* [To-do item]
Write out every line of text from the items below, word for word, with nothing left out or changed.

* [Records for this task]
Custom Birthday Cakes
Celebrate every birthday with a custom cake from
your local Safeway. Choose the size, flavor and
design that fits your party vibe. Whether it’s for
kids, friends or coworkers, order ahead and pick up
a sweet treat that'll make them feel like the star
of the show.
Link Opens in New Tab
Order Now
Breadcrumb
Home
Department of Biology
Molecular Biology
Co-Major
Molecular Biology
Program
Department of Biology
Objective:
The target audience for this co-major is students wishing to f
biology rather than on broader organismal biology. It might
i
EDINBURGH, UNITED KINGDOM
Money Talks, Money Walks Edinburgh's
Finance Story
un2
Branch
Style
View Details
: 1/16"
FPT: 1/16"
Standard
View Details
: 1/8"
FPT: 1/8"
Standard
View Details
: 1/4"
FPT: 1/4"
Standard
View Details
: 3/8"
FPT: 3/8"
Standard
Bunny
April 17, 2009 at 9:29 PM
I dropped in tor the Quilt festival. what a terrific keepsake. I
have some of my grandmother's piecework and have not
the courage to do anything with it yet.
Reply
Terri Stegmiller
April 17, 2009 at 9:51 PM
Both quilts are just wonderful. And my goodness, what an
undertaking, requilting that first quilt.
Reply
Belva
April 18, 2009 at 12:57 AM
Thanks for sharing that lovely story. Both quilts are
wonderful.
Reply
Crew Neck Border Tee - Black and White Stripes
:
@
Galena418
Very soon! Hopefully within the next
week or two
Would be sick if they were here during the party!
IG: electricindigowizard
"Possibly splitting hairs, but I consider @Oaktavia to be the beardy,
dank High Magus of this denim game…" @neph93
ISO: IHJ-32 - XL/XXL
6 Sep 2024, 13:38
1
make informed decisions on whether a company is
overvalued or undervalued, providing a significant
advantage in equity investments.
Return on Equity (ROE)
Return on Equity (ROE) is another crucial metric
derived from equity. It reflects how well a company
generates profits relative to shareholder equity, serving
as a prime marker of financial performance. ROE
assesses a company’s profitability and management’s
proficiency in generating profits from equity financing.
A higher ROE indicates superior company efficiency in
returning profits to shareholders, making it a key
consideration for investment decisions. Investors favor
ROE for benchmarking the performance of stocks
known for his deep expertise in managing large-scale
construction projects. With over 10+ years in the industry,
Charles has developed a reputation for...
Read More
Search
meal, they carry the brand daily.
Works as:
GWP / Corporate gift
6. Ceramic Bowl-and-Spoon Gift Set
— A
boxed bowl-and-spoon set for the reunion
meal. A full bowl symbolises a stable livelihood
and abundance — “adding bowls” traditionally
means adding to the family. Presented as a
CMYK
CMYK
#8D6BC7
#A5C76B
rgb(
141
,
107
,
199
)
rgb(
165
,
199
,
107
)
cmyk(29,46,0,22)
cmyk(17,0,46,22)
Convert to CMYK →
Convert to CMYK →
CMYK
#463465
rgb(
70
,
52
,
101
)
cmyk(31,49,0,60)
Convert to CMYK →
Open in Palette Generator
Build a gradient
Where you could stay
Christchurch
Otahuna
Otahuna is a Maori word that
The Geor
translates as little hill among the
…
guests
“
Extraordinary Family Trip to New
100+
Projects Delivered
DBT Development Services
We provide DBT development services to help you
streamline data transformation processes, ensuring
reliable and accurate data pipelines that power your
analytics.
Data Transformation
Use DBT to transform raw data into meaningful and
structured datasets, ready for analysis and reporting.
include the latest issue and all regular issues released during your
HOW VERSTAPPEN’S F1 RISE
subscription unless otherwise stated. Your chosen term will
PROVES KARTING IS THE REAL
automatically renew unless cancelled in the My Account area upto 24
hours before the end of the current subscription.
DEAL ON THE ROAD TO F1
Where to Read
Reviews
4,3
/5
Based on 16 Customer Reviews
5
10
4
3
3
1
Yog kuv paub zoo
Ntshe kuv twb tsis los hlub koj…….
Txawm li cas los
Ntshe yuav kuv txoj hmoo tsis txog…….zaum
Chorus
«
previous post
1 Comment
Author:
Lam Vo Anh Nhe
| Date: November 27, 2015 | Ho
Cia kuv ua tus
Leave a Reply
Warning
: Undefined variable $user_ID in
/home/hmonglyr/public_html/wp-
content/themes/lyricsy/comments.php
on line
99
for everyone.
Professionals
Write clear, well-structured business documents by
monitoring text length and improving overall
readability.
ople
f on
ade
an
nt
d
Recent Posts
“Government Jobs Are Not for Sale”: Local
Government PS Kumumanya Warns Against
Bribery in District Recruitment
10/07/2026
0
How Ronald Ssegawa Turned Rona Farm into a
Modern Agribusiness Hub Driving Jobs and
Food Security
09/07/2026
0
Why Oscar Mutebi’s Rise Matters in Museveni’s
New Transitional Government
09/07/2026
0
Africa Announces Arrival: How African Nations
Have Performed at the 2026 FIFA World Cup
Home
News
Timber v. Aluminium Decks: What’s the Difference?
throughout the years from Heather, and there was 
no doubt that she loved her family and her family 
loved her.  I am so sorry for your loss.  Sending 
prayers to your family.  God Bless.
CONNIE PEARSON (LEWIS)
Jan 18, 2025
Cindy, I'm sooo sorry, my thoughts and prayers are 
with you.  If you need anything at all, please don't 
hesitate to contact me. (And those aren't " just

* [Task solution]
Custom Birthday Cakes
Celebrate every birthday with a custom cake from
your local Safeway. Choose the size, flavor and
design that fits your party vibe. Whether it’s for
kids, friends or coworkers, order ahead and pick up
a sweet treat that'll make them feel like the star
of the show.
Link Opens in New Tab
Order Now
Breadcrumb
Home
Department of Biology
Molecular Biology
Co-Major
Molecular Biology
Program
Department of Biology
Objective:
The target audience for this co-major is students wishing to f
biology rather than on broader organismal biology. It might
i
EDINBURGH, UNITED KINGDOM
Money Talks, Money Walks Edinburgh's
Finance Story
un2
Branch
Style
View Details
: 1/16"
FPT: 1/16"
Standard
View Details
: 1/8"
FPT: 1/8"
Standard
View Details
: 1/4"
FPT: 1/4"
Standard
View Details
: 3/8"
FPT: 3/8"
Standard
Bunny
April 17, 2009 at 9:29 PM
I dropped in tor the Quilt festival. what a terrific keepsake. I
have some of my grandmother's piecework and have not
the courage to do anything with it yet.
Reply
Terri Stegmiller
April 17, 2009 at 9:51 PM
Both quilts are just wonderful. And my goodness, what an
undertaking, requilting that first quilt.
Reply
Belva
April 18, 2009 at 12:57 AM
Thanks for sharing that lovely story. Both quilts are
wonderful.
Reply
Crew Neck Border Tee - Black and White Stripes
:
@
Galena418
Very soon! Hopefully within the next
week or two
Would be sick if they were here during the party!
IG: electricindigowizard
"Possibly splitting hairs, but I consider @Oaktavia to be the beardy,
dank High Magus of this denim game…" @neph93
ISO: IHJ-32 - XL/XXL
6 Sep 2024, 13:38
1
make informed decisions on whether a company is
overvalued or undervalued, providing a significant
advantage in equity investments.
Return on Equity (ROE)
Return on Equity (ROE) is another crucial metric
derived from equity. It reflects how well a company
generates profits relative to shareholder equity, serving
as a prime marker of financial performance. ROE
assesses a company’s profitability and management’s
proficiency in generating profits from equity financing.
A higher ROE indicates superior company efficiency in
returning profits to shareholders, making it a key
consideration for investment decisions. Investors favor
ROE for benchmarking the performance of stocks
known for his deep expertise in managing large-scale
construction projects. With over 10+ years in the industry,
Charles has developed a reputation for...
Read More
Search
meal, they carry the brand daily.
Works as:
GWP / Corporate gift
6. Ceramic Bowl-and-Spoon Gift Set
— A
boxed bowl-and-spoon set for the reunion
meal. A full bowl symbolises a stable livelihood
and abundance — “adding bowls” traditionally
means adding to the family. Presented as a
CMYK
CMYK
#8D6BC7
#A5C76B
rgb(
141
,
107
,
199
)
rgb(
165
,
199
,
107
)
cmyk(29,46,0,22)
cmyk(17,0,46,22)
Convert to CMYK →
Convert to CMYK →
CMYK
#463465
rgb(
70
,
52
,
101
)
cmyk(31,49,0,60)
Convert to CMYK →
Open in Palette Generator
Build a gradient
Where you could stay
Christchurch
Otahuna
Otahuna is a Maori word that
The Geor
translates as little hill among the
…
guests
“
Extraordinary Family Trip to New
100+
Projects Delivered
DBT Development Services
We provide DBT development services to help you
streamline data transformation processes, ensuring
reliable and accurate data pipelines that power your
analytics.
Data Transformation
Use DBT to transform raw data into meaningful and
structured datasets, ready for analysis and reporting.
include the latest issue and all regular issues released during your
HOW VERSTAPPEN’S F1 RISE
subscription unless otherwise stated. Your chosen term will
PROVES KARTING IS THE REAL
automatically renew unless cancelled in the My Account area upto 24
hours before the end of the current subscription.
DEAL ON THE ROAD TO F1
Where to Read
Reviews
4,3
/5
Based on 16 Customer Reviews
5
10
4
3
3
1
Yog kuv paub zoo
Ntshe kuv twb tsis los hlub koj…….
Txawm li cas los
Ntshe yuav kuv txoj hmoo tsis txog…….zaum
Chorus
«
previous post
1 Comment
Author:
Lam Vo Anh Nhe
| Date: November 27, 2015 | Ho
Cia kuv ua tus
Leave a Reply
Warning
: Undefined variable $user_ID in
/home/hmonglyr/public_html/wp-
content/themes/lyricsy/comments.php
on line
99
for everyone.
Professionals
Write clear, well-structured business documents by
monitoring text length and improving overall
readability.
ople
f on
ade
an
nt
d
Recent Posts
“Government Jobs Are Not for Sale”: Local
Government PS Kumumanya Warns Against
Bribery in District Recruitment
10/07/2026
0
How Ronald Ssegawa Turned Rona Farm into a
Modern Agribusiness Hub Driving Jobs and
Food Security
09/07/2026
0
Why Oscar Mutebi’s Rise Matters in Museveni’s
New Transitional Government
09/07/2026
0
Africa Announces Arrival: How African Nations
Have Performed at the 2026 FIFA World Cup
Home
News
Timber v. Aluminium Decks: What’s the Difference?
throughout the years from Heather, and there was 
no doubt that she loved her family and her family 
loved her.  I am so sorry for your loss.  Sending 
prayers to your family.  God Bless.
CONNIE PEARSON (LEWIS)
Jan 18, 2025
Cindy, I'm sooo sorry, my thoughts and prayers are 
with you.  If you need anything at all, please don't 
hesitate to contact me. (And those aren't " just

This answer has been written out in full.